A year later the developer appealed as the council still hadn’t discharged relevant planning conditions on the approval, with the planning appeal ultimately turned down by an inspector in November last year.

The developer is bringing its case on a number of different grounds, some of which will have wider relevance to other schemes. Firstly, as the site in question is not actually protected under EU habitats rules, but is instead a Ramsar site – a protected area under a different international convention, the housebuilder argued that the EU-derived law protecting habitats sites from nutrient pollution does not apply.

Secondly, it made the case that the application of the habitats rules falls at grant of full or outline planning permission – and not at either reserved matters or conditions stage, and so therefore the council and inspector had no right to block an already permitted scheme at this stage.

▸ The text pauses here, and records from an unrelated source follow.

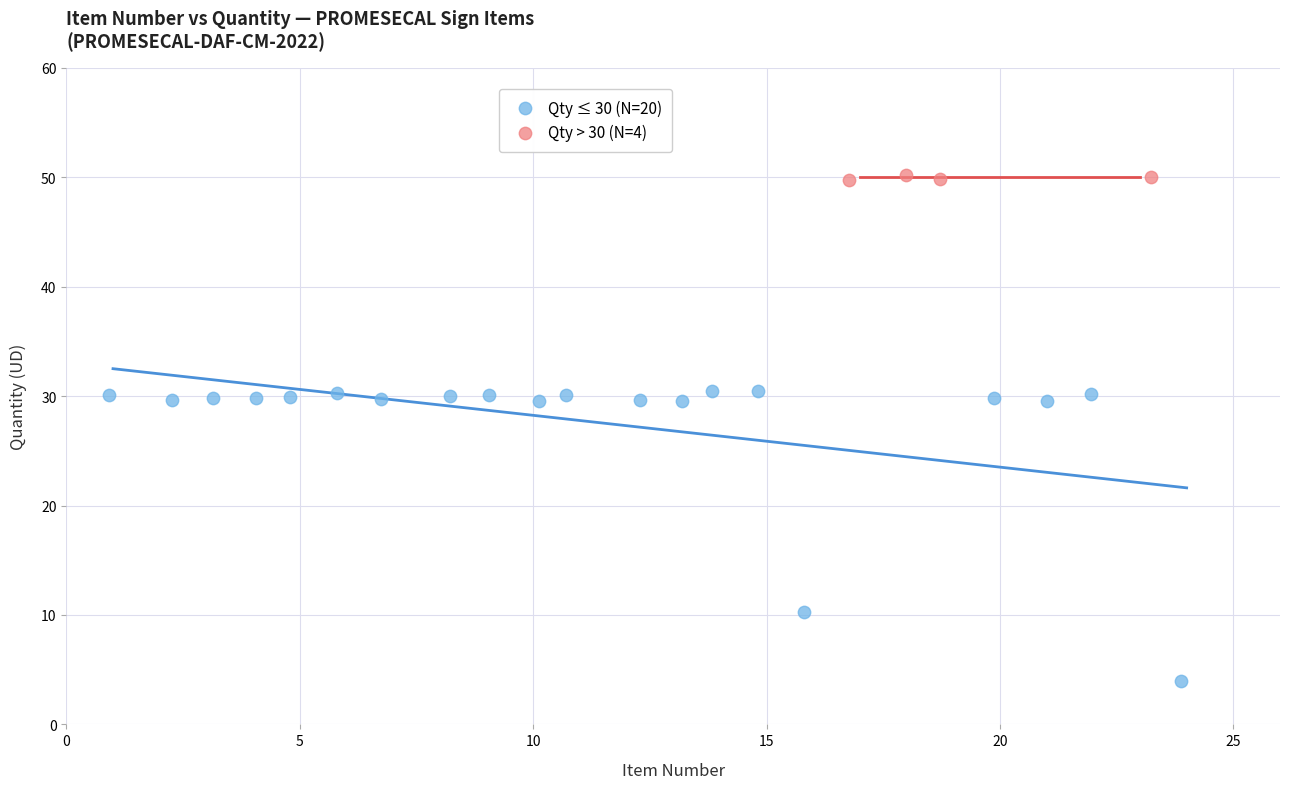

Which series reaches the minimum Y coordinate?

Qty ≤ 30 (N=20)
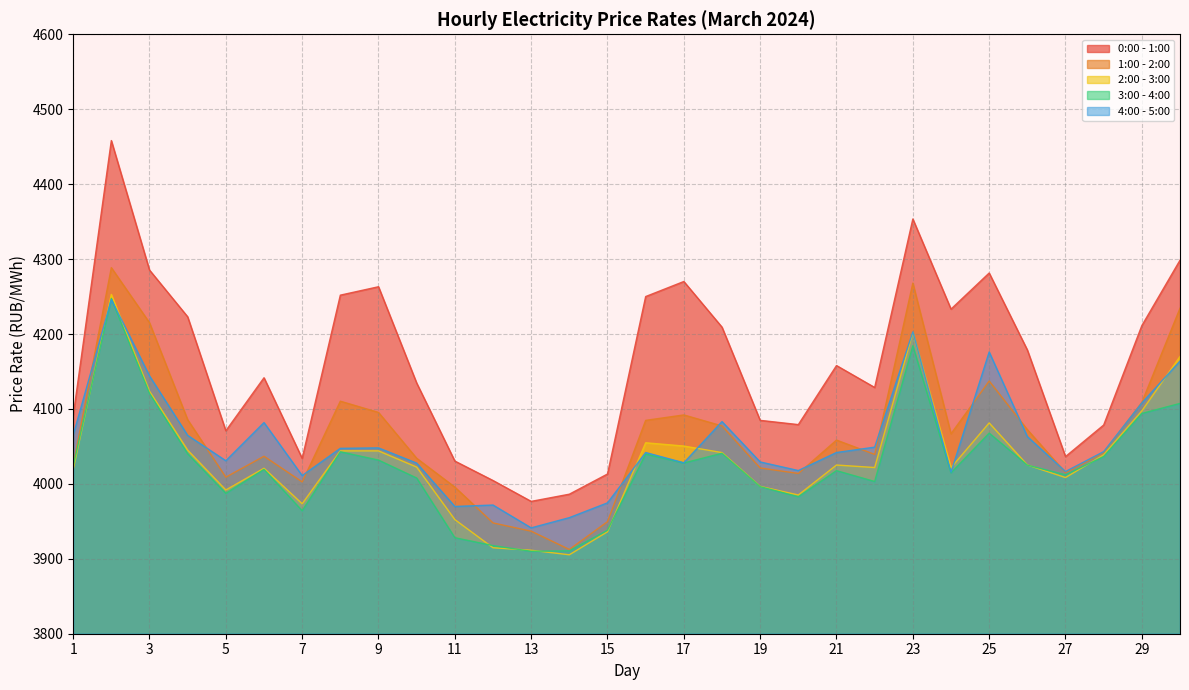

At which category does the chart reach its peak across all series?

2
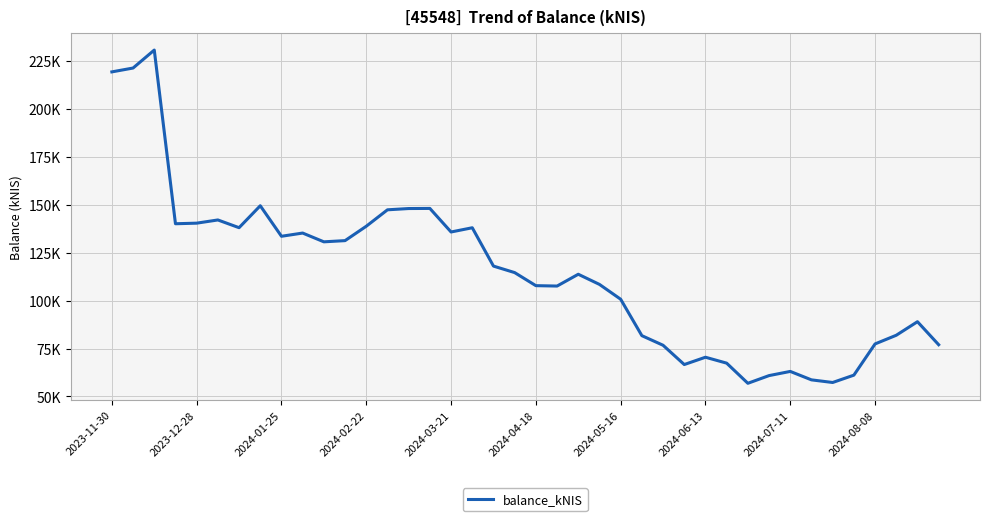

Does the chart have visible grid lines?

Yes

In addition, it argued that the planning conditions were unconnected to the issue of nutrient pollution, and that therefore the council had no right to refuse to discharge them, and also that the scope of the “appropriate assessment” carried out by the council under habitats regs should have been limited to that required for the discharging of the conditions.

The government contested the case, arguing that the inspector had not erred in his decision. The government has previously made clear that it believes that reserved matters decisions are covered by the nutrient neutrality issue, but that opinion has not been tested until now. A judgment is not expected for several months.

CG Fry was ranked 50th in Housing Today’s Top 50 Housebuilders tables in 2022, recording a turnover of £88.6m.